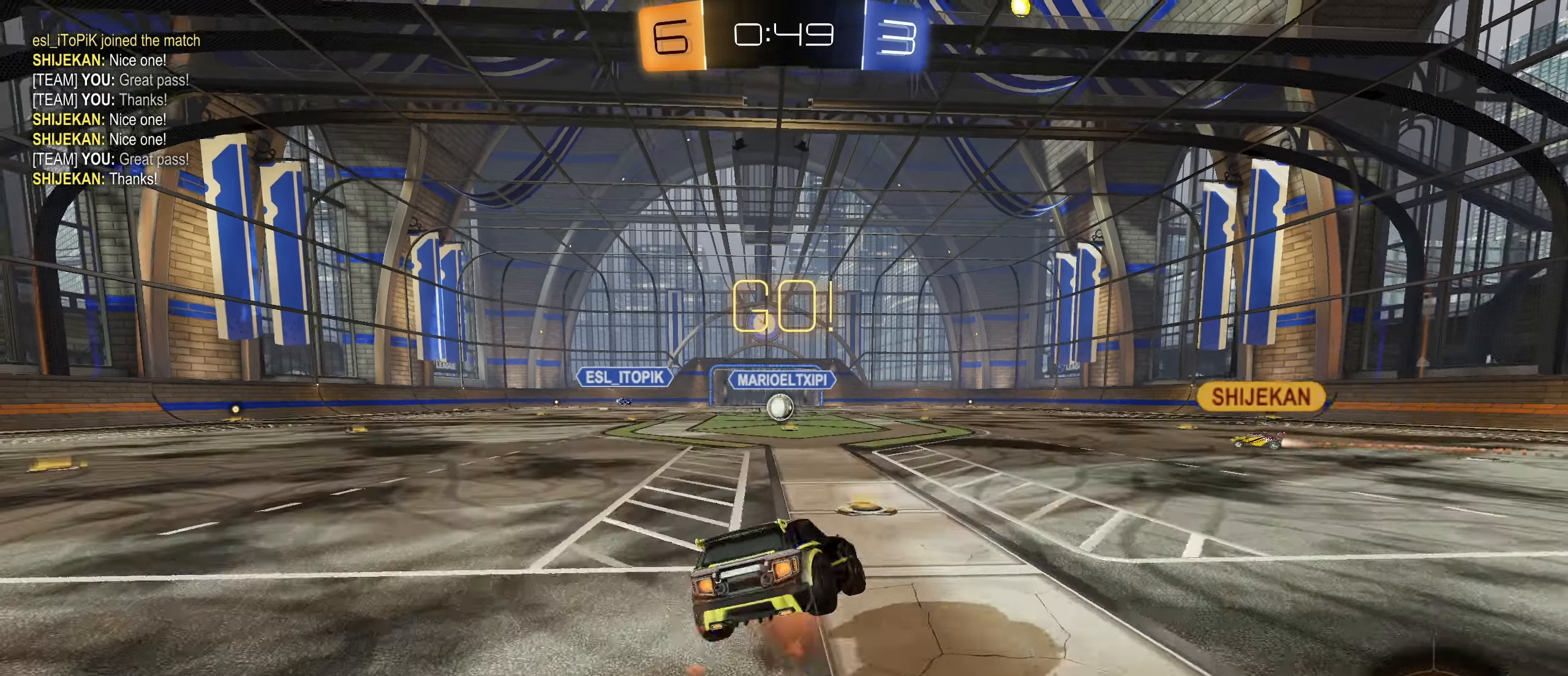
{"buttons": ["L1", "R2"], "left_stick": "down-left", "right_stick": "center", "events": [[33, "left_stick", "down"], [50, "CROSS", "up"], [317, "CIRCLE", "up"], [317, "left_stick", "down-left"]]}
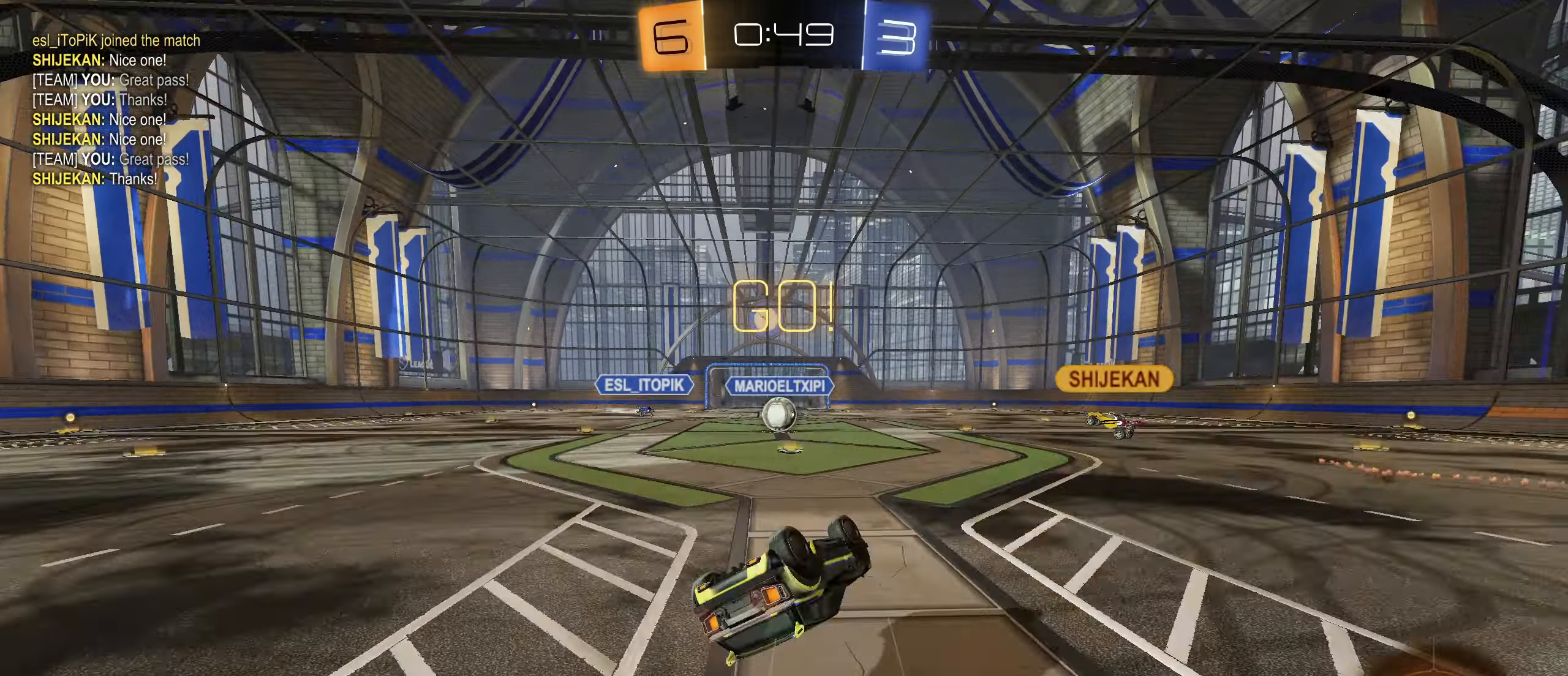
{"buttons": ["L2"], "left_stick": "down-left", "right_stick": "center", "events": [[33, "R2", "up"], [267, "L1", "up"], [450, "L2", "down"]]}
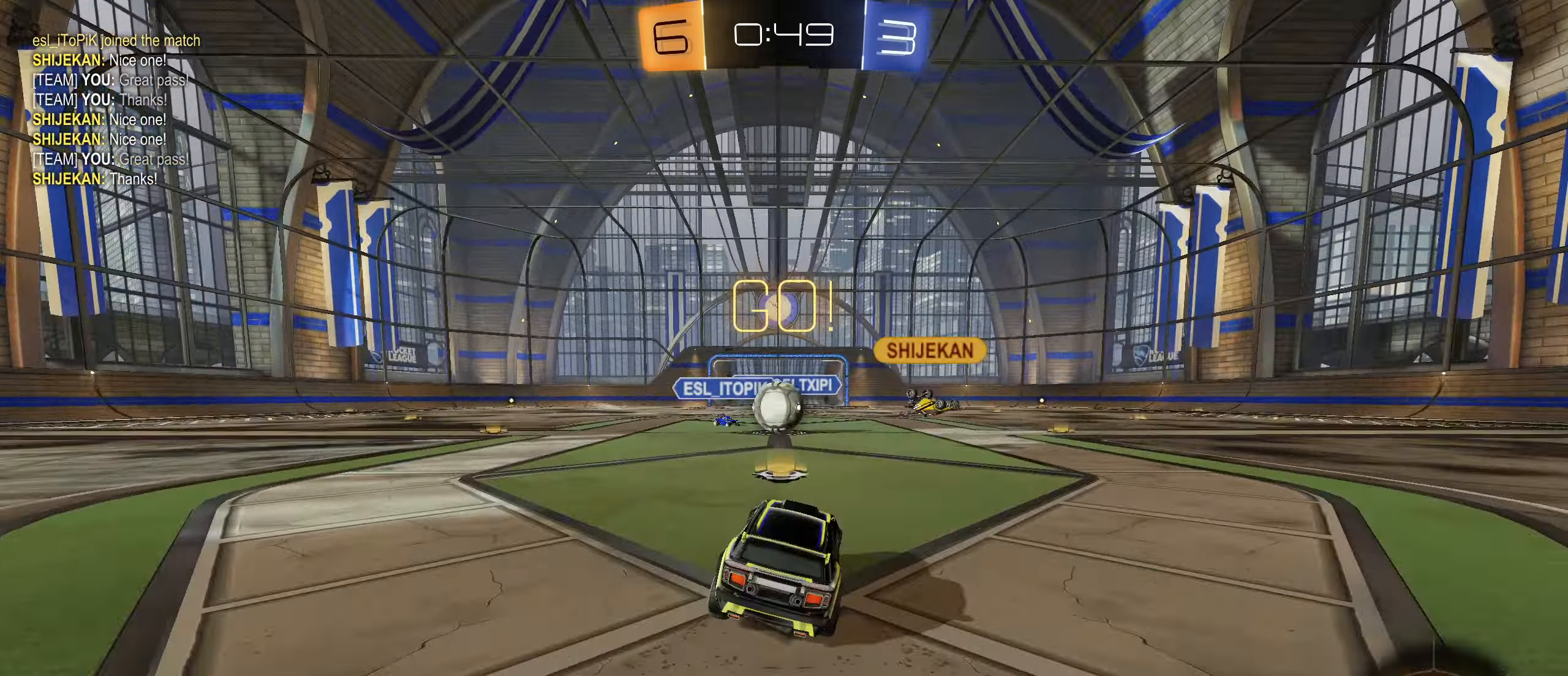
{"buttons": ["R2"], "left_stick": "right", "right_stick": "center", "events": [[83, "left_stick", "center"], [150, "L2", "up"], [200, "R2", "down"], [283, "left_stick", "left"], [383, "L1", "down"], [467, "L1", "up"], [483, "left_stick", "right"]]}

++++++++

Copy all the material exactly; omit images.

{"buttons": ["L1", "R2"], "left_stick": "down-left", "right_stick": "center", "events": [[33, "left_stick", "down"], [50, "CROSS", "up"], [317, "CIRCLE", "up"], [317, "left_stick", "down-left"]]}
{"buttons": ["L2"], "left_stick": "down-left", "right_stick": "center", "events": [[33, "R2", "up"], [267, "L1", "up"], [450, "L2", "down"]]}
{"buttons": ["R2"], "left_stick": "right", "right_stick": "center", "events": [[83, "left_stick", "center"], [150, "L2", "up"], [200, "R2", "down"], [283, "left_stick", "left"], [383, "L1", "down"], [467, "L1", "up"], [483, "left_stick", "right"]]}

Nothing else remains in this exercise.